» Exercise text:
"""

In this article
  • Cytron Technologies, founded in 2004, is a designer and manufacturer of components for robotics and advanced electronics, with their products being sold through their online marketplace, one of the biggest in Malaysia.
  • In an interview with Mileiniu, co-founder Tan Eng Tong shares his thoughts about Malaysia’s robotics and hardware startup sector, including why cheap labour is a stumbling block to the growth of the scene and what Malaysia needs to do to be ready for Industry 4.0.

In the third installment of their series focusing on Penang-based startups and companies, business content creators Mileiniu sat down with robotics and mechatronics components supplier Cytron Technologies, who are based in Bayan Lepas.

Founded in late 2004 by five University of Technology Malaysia (UTM) alumni, Cytron now designs, manufactures, and sells a large variety of components for robotics and other advanced electronics, including a highly popular educational robotics kit called RERO that is used to teach students of all ages about building and programming robots.

RERO is used as a tool to teach students about robotics and programming / Image Credit: RERO

Sitting down with Cytron co-founder Tan Eng Tong, Mileiniu managed to get his thoughts about the robotics ecosystem in Malaysia, and what he feels the local industry needs to become more competitive.

1. Cheap labour hinders progress.

Speaking on the robotics industry in Malaysia, Eng Tong opined that the growth of the scene locally has been somewhat hampered due to cheap foreign labour.

“If you want automation or robotics to scale fast, the cost of labour has to be expensive, then will it make sense to develop that area,” he said. “If I hire 10 workers and it’s still cheaper than buying a machine, then I’m sure that as an employer I’d prefer to hire 10 workers.”

Eng Tong also said that in order to overcome this hurdle, the Malaysian government would have to agree to curb the amount of foreign labourers entering the country.

“There are so many factories and manufacturers here,” he added. “Having restrictions will drive employers to adopt automation and robotics.”

2. On when robots will replace humans.

When asked what industry he thinks will be the first to adopt robotics on a mass scale, Eng Tong put forth the automotive sector as his answer, explaining that drivers would become the first to be replaced.

"""

» Exercises:
- 1) Quote the Cytron interview article word for word, beginning at the words "In the third" and stopping after "labour hinders progress.".
- 2) List every geographic place name that appears in the Cytron interview article, giving each name once.

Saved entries
"""

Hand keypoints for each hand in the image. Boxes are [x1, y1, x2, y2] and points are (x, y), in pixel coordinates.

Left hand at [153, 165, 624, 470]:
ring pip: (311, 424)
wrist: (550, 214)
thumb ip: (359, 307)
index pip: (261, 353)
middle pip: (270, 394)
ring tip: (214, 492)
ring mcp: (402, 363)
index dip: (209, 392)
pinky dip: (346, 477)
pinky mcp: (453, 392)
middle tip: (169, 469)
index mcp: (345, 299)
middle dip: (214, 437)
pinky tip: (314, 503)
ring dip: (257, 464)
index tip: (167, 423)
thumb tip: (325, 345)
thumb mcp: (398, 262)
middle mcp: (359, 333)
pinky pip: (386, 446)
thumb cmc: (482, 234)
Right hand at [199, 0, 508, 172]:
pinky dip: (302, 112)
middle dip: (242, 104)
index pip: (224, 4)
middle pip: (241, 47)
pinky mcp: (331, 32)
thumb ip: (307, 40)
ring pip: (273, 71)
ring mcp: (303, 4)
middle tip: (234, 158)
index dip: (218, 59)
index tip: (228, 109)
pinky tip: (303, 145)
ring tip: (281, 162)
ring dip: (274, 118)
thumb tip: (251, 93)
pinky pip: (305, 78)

"""

» Results of the tasks:
- 1)
In the third installment of their series focusing on Penang-based startups and companies, business content creators Mileiniu sat down with robotics and mechatronics components supplier Cytron Technologies, who are based in Bayan Lepas.

Founded in late 2004 by five University of Technology Malaysia (UTM) alumni, Cytron now designs, manufactures, and sells a large variety of components for robotics and other advanced electronics, including a highly popular educational robotics kit called RERO that is used to teach students of all ages about building and programming robots.

RERO is used as a tool to teach students about robotics and programming / Image Credit: RERO

Sitting down with Cytron co-founder Tan Eng Tong, Mileiniu managed to get his thoughts about the robotics ecosystem in Malaysia, and what he feels the local industry needs to become more competitive.

1. Cheap labour hinders progress.

- 2)
Malaysia
Penang
Bayan Lepas